Watch for actuator suppliers, tactile sensor startups, and foundation model teams to announce integration partnerships, since the software advances now need matching hardware.
The software side of force control is moving fast. RLDX-1 expects rich force data as a model input. Georgia Tech's SAIL technique requires hardware that can execute quickly without losing contact quality. ABB's OmniVance is already in the market as a product. The gap that remains visible is the actuator and sensor layer. Most commercially available robot hands still use position-controlled joints with limited torque feedback. The foundation model advances being published now will only reach their potential if the hardware stack catches up. Specific things worth watching: tactile sensor integration into finger pads, harmonic drive alternatives that offer better backdrivability at finger scale, and whether humanoid robot teams like Figure AI or Apptronik publish dexterity-specific hardware specs that signal they are addressing the same contact problem. The software is writing a spec. The hardware still has to meet it.
RLDX-1 is a foundation model from RLWRLD designed specifically for robot hand dexterity. According to The Robot Report, it explicitly incorporates force sensing and context memorization, capabilities that most existing manipulation models treat as secondary or ignore entirely.
Surface finishing tasks require consistent contact pressure. Too little produces uneven results, too much damages the material or tool. ABB's collaborative architecture means the force compliance is built into both the mechanical design and the control system, enabling autonomous operation near humans.

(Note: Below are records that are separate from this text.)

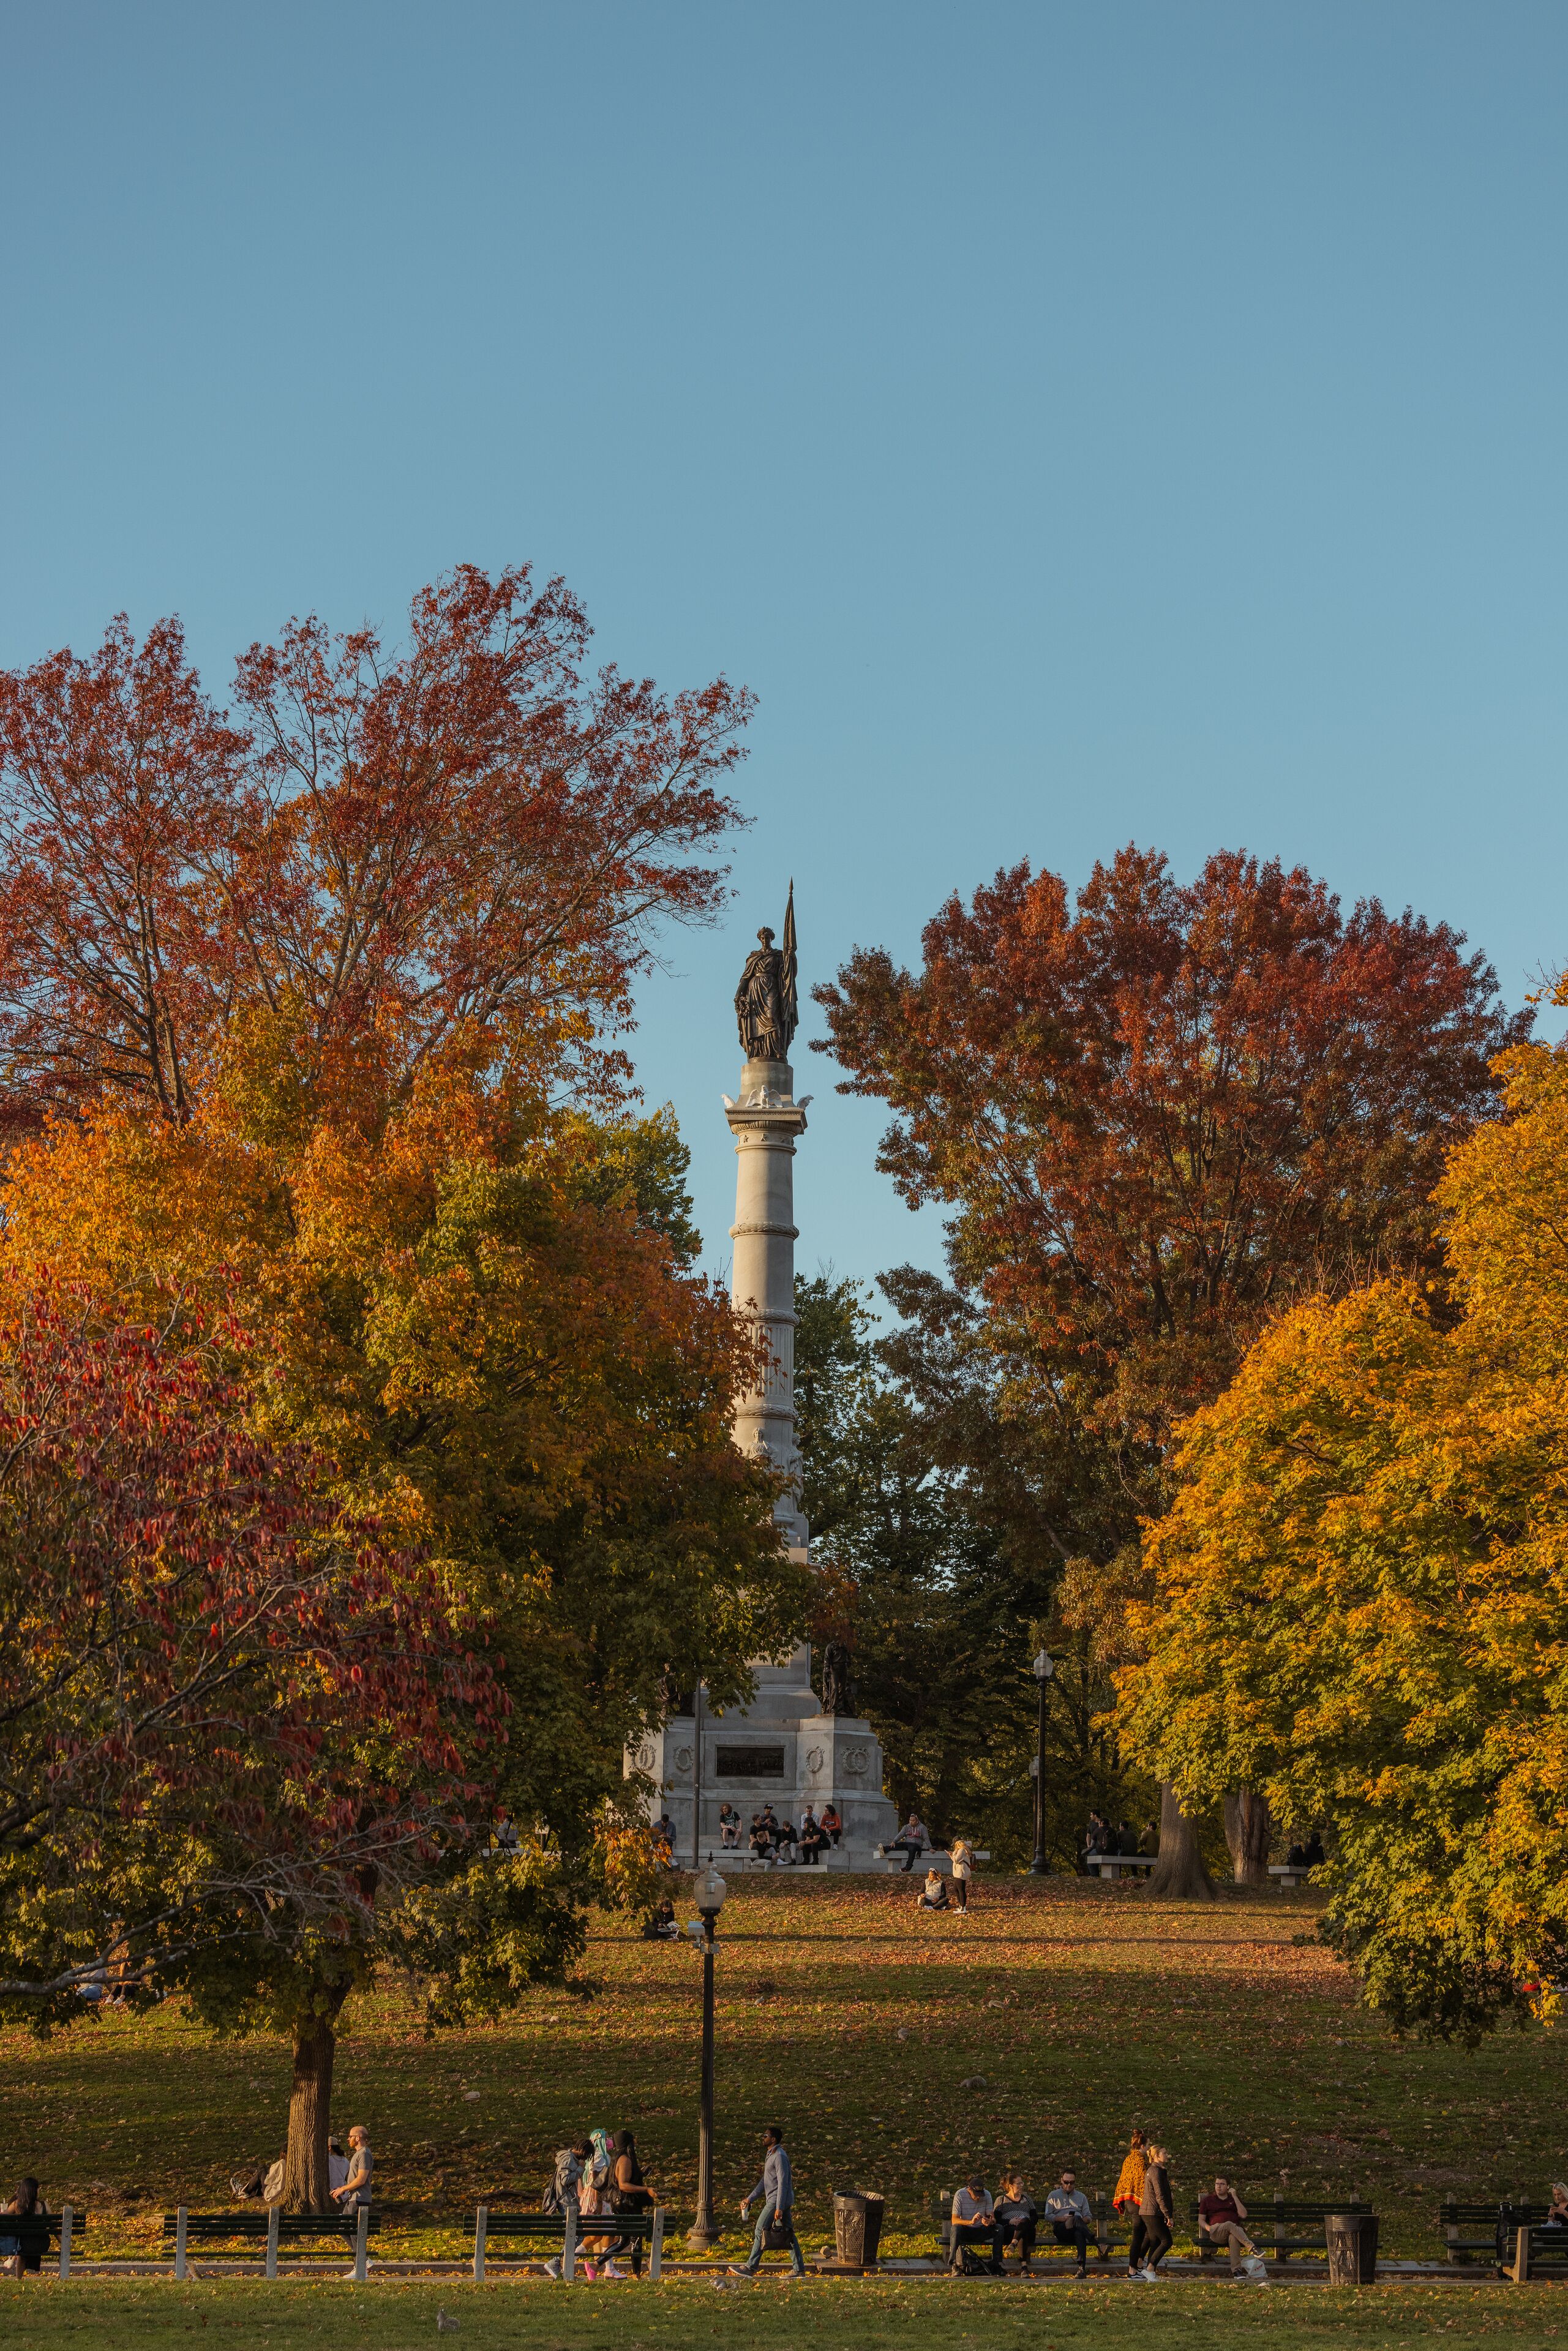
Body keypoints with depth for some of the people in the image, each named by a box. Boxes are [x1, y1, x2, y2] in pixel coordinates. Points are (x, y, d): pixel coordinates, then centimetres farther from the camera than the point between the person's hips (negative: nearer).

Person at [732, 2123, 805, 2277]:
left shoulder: (779, 2156, -15)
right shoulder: (771, 2155, 17)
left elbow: (783, 2183, -20)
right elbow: (765, 2181, 25)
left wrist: (779, 2208, -24)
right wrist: (750, 2199, 24)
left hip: (777, 2201, -10)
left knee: (761, 2230, -5)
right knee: (788, 2233, 8)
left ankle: (750, 2267, -1)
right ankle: (799, 2269, 8)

As reported by New Atlas, SAIL is a research technique from Georgia Tech that enables robots to perform human-scale tasks significantly faster than previous methods. The approach moves robots closer to matching human speed on everyday manipulation and physical tasks.
At higher speeds, contact forces become harder to predict from position data alone. A robot moving quickly through a human environment needs real-time force feedback to avoid breaking objects, losing grasp, or reacting too slowly to unexpected contact. Speed and force sensitivity are linked requirements.
All three advances assume the hardware can deliver low-latency, high-resolution torque feedback at small scales. That creates a clear demand signal for actuator and tactile sensor suppliers: the software is ready for rich force data, and the hardware stack now needs to meet that expectation in compact, hand-scale form factors.